Hey you aren't an exmember of the class of 1977 of USMA by any chance are you?

A zener diode was the cornerstone of the cheating scandal of the class of '77. Looks like the USAFA is trying to beat them out at the moment for Cadets returned to civilian life without degrees or commissions.......

The guy that owned that unmarked Sharps is a Whole Man now class of 75 of The Citadel and retired from the USMC.
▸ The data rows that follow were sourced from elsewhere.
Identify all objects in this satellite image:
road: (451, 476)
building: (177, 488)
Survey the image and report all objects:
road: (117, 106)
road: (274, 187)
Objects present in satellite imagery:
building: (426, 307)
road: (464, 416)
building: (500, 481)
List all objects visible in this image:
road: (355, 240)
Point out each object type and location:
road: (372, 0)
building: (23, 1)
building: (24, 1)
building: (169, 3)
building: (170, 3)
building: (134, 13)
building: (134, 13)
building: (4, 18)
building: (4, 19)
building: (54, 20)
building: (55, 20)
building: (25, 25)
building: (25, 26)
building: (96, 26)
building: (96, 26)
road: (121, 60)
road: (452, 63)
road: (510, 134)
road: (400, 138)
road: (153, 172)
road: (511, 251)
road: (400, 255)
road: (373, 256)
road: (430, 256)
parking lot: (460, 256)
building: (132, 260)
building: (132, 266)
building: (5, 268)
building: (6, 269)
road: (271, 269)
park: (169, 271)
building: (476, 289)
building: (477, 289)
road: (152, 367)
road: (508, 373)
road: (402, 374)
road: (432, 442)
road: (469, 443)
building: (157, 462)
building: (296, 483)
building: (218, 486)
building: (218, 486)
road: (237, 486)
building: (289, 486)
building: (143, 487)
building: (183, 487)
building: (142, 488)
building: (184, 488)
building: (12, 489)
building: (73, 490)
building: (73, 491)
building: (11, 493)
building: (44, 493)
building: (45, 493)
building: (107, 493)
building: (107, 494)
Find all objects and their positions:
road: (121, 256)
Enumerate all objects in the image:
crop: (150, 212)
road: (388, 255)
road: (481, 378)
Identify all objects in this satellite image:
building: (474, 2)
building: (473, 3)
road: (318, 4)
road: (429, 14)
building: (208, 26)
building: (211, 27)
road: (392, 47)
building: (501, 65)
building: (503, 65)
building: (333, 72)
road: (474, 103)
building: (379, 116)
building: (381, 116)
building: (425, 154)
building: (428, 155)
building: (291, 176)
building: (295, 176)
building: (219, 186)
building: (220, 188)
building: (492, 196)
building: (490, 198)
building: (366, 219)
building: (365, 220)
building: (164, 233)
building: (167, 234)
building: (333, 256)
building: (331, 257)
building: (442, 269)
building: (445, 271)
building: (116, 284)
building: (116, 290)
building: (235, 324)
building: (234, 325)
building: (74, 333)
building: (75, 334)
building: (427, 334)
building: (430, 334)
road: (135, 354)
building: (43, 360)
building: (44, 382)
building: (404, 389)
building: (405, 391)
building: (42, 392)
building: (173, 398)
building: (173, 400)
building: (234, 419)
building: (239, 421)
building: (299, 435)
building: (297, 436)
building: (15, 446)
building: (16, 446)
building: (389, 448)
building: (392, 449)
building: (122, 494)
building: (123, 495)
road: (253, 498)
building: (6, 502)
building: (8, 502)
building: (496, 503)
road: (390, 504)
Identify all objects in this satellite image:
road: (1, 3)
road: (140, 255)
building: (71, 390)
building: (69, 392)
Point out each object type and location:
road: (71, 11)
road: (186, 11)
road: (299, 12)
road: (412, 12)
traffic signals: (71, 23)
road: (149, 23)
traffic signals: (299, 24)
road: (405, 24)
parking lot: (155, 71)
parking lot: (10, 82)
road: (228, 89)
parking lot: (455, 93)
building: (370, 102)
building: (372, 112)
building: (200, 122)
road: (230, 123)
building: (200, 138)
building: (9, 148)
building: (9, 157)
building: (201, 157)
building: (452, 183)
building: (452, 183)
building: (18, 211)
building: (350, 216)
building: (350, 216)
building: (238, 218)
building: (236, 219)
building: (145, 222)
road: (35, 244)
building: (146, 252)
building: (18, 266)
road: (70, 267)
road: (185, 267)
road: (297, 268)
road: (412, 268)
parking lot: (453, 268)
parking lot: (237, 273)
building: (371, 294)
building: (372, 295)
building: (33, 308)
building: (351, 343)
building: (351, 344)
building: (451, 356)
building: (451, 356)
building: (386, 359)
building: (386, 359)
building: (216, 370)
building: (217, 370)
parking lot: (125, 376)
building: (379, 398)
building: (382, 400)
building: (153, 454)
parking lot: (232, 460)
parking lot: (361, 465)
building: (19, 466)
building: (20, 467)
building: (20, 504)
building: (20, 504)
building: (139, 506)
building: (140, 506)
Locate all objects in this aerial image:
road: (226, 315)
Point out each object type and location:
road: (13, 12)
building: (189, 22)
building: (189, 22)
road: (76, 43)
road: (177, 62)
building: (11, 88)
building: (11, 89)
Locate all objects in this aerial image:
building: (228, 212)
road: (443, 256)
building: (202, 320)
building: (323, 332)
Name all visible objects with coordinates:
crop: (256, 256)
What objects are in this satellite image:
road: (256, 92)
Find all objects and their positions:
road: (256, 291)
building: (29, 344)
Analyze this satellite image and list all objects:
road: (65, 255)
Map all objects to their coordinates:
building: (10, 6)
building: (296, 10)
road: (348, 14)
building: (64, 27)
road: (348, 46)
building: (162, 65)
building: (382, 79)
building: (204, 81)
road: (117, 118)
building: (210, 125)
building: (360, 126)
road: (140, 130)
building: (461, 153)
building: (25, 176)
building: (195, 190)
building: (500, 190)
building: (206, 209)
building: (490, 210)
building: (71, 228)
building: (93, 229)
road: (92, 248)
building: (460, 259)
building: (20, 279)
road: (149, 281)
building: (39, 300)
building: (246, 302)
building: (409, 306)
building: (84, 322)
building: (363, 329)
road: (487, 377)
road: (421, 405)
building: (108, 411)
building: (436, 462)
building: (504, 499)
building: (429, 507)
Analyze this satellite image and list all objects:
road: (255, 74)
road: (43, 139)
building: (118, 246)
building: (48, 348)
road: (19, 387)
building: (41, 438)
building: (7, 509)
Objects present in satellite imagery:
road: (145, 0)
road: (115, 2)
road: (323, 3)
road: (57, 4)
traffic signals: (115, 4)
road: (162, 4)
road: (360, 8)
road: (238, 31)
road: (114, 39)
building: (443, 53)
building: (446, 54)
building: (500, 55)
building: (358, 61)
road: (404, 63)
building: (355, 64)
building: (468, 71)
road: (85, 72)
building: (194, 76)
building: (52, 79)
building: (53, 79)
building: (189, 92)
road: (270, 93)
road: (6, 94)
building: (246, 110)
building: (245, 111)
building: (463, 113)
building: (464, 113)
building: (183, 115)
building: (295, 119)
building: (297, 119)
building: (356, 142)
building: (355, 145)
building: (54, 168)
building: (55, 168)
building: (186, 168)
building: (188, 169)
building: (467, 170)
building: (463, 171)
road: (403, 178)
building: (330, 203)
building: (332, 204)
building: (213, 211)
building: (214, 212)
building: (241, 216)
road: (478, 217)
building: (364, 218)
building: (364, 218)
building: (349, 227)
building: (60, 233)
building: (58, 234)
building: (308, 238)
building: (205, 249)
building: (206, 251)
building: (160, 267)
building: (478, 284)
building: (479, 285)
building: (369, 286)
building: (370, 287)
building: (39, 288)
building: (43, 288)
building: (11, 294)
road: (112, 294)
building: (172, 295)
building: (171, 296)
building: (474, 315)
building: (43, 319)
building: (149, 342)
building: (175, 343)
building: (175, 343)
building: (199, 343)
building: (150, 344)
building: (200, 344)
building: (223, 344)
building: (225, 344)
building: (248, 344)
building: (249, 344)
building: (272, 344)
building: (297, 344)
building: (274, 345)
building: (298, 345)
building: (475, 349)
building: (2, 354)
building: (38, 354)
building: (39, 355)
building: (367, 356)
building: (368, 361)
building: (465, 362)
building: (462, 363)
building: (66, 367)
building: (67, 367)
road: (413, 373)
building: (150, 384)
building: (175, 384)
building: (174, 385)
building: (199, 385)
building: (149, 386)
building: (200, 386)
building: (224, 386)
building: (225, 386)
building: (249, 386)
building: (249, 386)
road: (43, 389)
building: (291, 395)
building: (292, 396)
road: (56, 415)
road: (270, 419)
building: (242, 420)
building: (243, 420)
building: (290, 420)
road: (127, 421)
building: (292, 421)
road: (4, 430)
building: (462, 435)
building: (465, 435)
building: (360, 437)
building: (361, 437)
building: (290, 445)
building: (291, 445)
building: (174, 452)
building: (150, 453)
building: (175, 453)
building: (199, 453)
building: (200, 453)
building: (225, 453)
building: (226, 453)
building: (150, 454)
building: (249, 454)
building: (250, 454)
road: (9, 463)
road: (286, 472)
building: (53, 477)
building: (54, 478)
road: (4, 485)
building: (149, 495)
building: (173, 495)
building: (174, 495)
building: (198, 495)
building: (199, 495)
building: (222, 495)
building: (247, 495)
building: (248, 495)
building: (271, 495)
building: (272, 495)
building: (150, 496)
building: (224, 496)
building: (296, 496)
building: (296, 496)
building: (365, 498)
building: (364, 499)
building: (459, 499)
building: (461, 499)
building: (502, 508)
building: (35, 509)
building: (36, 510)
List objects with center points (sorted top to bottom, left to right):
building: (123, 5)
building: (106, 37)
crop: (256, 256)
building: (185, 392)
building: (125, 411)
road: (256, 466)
That T99 he shared with his brother was said to be highly inaccurate. When they said it even split cases and sometimes failed to fire at all I asked to see the cases.......they were actually managing to set of 6.5 jap in the 7.7...... We one day fired his dad's WWII issue Victory model .38 Special that his dad "lost" getting out of his sinking Hellcat somewhere in the pacific. Never could talk him into trying to find things to shoot the Sharps with. He seemed a bit scared of the idea.

-kBob
 
no, I was a Destroyer [USS Tattnall, DDG 19] crew 1976-1980. HTFN. I have a nice Victory pistol [not the .38 S&W short stubby caliber, , but the Smith and Wesson in .38 special, looks like my 1917's little brother] but I traded a crossbow for the Arisaka, and the 99 for the bike, and I had a '77 BSA Thunderbolt, and in my spare parts bag on the handlebars I had the spare zener diode. So I had the Triumph up and running a few hours later. Learned to drive a car a few years later, when I was 30.
 
looks like I might swap it off for a '51 Navy Colt, [Pietta] and a really sweet '61 Navy [looks like a mini-1860 Army] in a case, with a brass mold and cap box, with a hundred cash for my wallet, to sweeten the pot.